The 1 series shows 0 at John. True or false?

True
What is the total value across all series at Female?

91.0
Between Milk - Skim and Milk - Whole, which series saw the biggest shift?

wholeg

...

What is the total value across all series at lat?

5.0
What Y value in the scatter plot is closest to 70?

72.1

#### [Aim of the exercise]
Return each line of the items above that contains the string "True". Case counts.

#### [Written solution]
The 1 series shows 0 at John. True or false?
True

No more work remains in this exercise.